Als die Pandemie auch in Deutschland eintraf, wurden Millionen Zeug:innen der beinahe mafiösen Machenschaften von bürgerlichen Politiker:innen, die sich auf Kosten der Gesundheit von Millionen Menschen bereicherten. In einer der reichsten Nationen der Welt hatten die bürgerlichen Politiker:innen nichts unternommen, um sich auf die von der Wissenschaft lange vorausgesagte Pandemie vorzubereiten. Noch schlimmer: Schon lange vor der Pandemie haben sie Krankenhäuser geschlossen oder kaputt gespart. Heute sind es dieselben Politiker:innen, die, wie Armin Laschet, im schlimmsten Moment für viele Tausende von Flutopfern im Westen „rheinische Ausgelassenheit“ zeigen, und fröhlich feixend vor den laufenden Kameras erscheinen.
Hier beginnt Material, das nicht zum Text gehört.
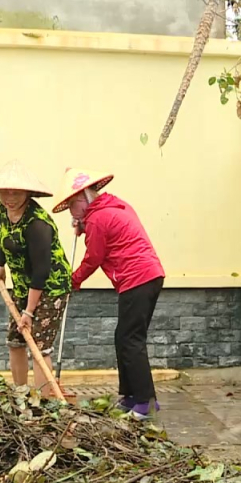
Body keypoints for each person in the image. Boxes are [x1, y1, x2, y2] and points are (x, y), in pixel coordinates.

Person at [52, 168, 165, 420]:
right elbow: (106, 236)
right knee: (123, 337)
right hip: (146, 276)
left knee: (131, 340)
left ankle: (145, 402)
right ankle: (130, 396)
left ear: (84, 197)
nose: (71, 211)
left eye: (72, 204)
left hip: (137, 277)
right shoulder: (114, 206)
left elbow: (94, 257)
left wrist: (74, 280)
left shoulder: (97, 219)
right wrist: (83, 227)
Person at [0, 160, 73, 397]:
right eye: (4, 191)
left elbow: (41, 270)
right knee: (15, 339)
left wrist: (28, 312)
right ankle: (20, 395)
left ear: (28, 192)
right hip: (20, 285)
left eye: (16, 192)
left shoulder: (37, 222)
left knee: (38, 346)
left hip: (50, 288)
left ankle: (43, 405)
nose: (9, 197)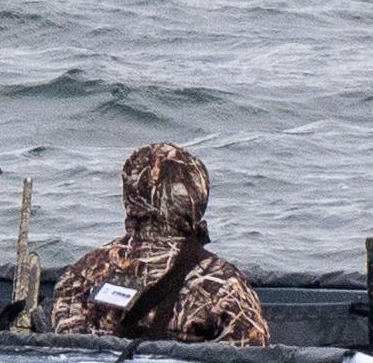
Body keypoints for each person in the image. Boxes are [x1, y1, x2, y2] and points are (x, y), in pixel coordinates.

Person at [39, 142, 272, 344]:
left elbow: (69, 350)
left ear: (129, 193)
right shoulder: (222, 284)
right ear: (198, 196)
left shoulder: (82, 273)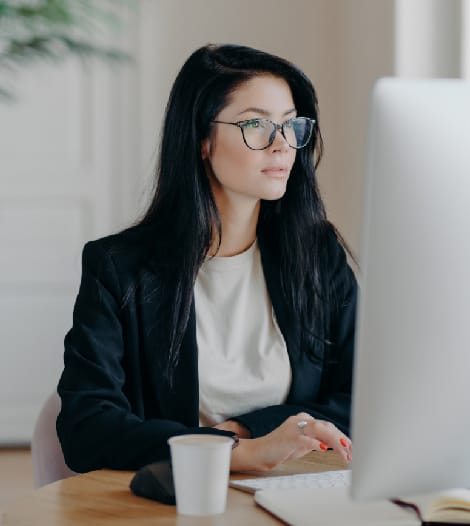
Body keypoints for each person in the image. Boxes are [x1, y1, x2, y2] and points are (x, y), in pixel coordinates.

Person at [56, 43, 357, 474]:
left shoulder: (317, 254)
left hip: (298, 488)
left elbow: (363, 395)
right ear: (201, 139)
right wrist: (235, 453)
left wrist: (246, 431)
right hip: (176, 501)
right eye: (256, 124)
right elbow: (87, 427)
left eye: (292, 126)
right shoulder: (118, 268)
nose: (282, 146)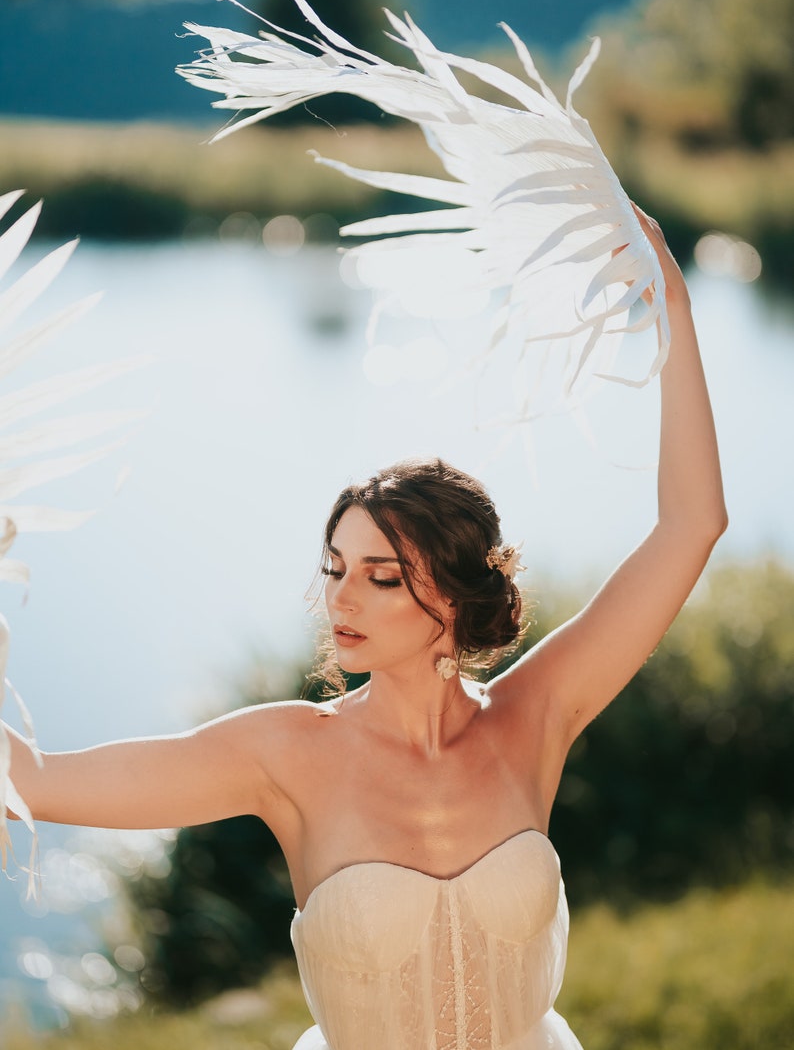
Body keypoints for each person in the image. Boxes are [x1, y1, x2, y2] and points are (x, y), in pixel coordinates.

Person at [3, 207, 726, 1049]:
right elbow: (32, 781)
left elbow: (691, 526)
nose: (343, 598)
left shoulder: (539, 712)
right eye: (334, 568)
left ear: (454, 595)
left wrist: (670, 307)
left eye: (381, 576)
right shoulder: (285, 754)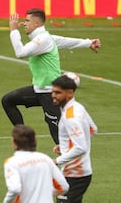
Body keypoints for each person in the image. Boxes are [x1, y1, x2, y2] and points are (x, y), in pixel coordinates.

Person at [1, 8, 101, 144]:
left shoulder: (42, 40)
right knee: (8, 100)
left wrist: (13, 31)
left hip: (51, 93)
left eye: (27, 21)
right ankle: (23, 137)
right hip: (39, 90)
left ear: (36, 23)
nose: (24, 24)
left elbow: (20, 52)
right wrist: (89, 43)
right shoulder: (46, 38)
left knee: (58, 138)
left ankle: (70, 160)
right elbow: (67, 41)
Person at [51, 75, 97, 203]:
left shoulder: (70, 117)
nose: (53, 95)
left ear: (70, 93)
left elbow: (80, 148)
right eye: (53, 92)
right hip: (80, 172)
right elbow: (93, 129)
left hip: (75, 174)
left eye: (58, 92)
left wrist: (57, 160)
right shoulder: (78, 107)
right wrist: (66, 146)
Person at [3, 124, 69, 203]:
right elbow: (64, 187)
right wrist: (44, 192)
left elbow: (15, 188)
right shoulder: (45, 159)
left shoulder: (11, 162)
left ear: (14, 142)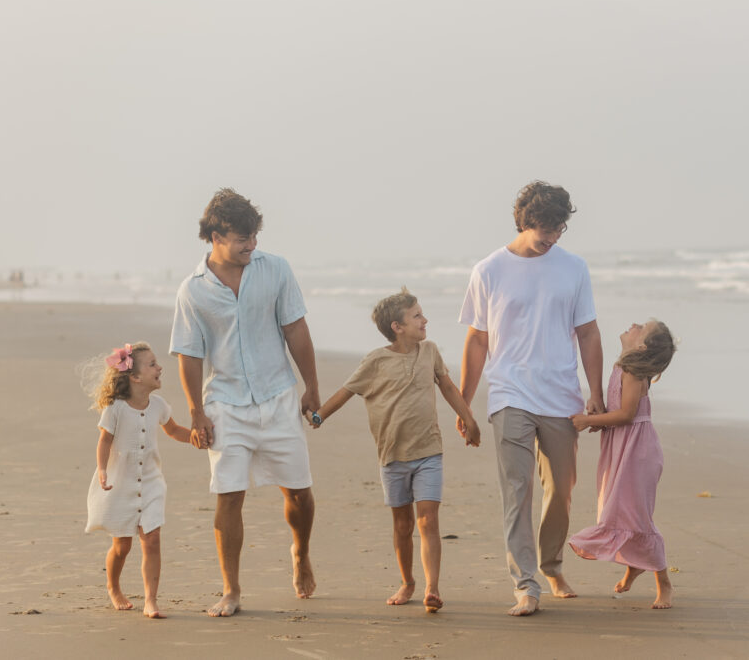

Sie leben in einer Parallelwelt, in der die Nöte und Sorgen der Arbeiter:innen und Armen keine Rolle spielen. Deshalb können sie selbst bei einer Katastrophe fröhlich lachen. Für die Arbeiter:innen und ihre Familien haben sie genauso wenig übrig wie ein Jeff Bezos für seine Beschäftigte: Nichts. Alles andere ist PR.

Die Arbeiter:innenklasse und die subalternen Klassen haben auch keine Lobby, die für sie im Parlament spricht. Sie haben auch keine Partei, die ihre Interessen gegen Konzerne und Banken durchsetzt. Wir sind auf uns allein gestellt, wie die Pandemie und nun die Flutkatastrophe zeigen.

Die Flutopfer im Westen Deutschlands erfahren am eigenen Leib, wie stark sich ihre Interessen von Konzernen wie RWE unterscheiden, die für ihre Gewinne große Schäden an der Umwelt in Kauf nehmen. Ähnlich verhält es sich mit BioNTech – einem Unternehmen, das Geschäfte mit Millionen von Menschenleben macht.

Es kann keine demokratisch kontrollierte, staatliche Impfstoffproduktion geben, solange der Klassencharakter des Staates und seines jeweiligen Regierungskabinetts fortbesteht. Der Kampf für die sofortige Aussetzung der Impfstoffpatente und die Abschaffung des Patentsystems kann nicht losgelöst vom Kampf für die entschädigungslose Verstaatlichung des gesamten Gesundheitssystems sowie der in der medizinischen Forschung tätigen Unternehmen gewonnen werden. Der Kampf für die Abschaffung von Patenten auf lebensnotwendige Medizin und der Kampf für eine Umweltpolitik, die die Interessen der Arbeiter:innen und ihre Familien im Vordergrund stellt, erfordert die Schaffung einer unabhängigen Arbeiter:innenpartei, die für einen Bruch mit dem Kapitalismus kämpft – und nicht für seine utopische Umgestaltung. Diesem Kampf widmen wir uns!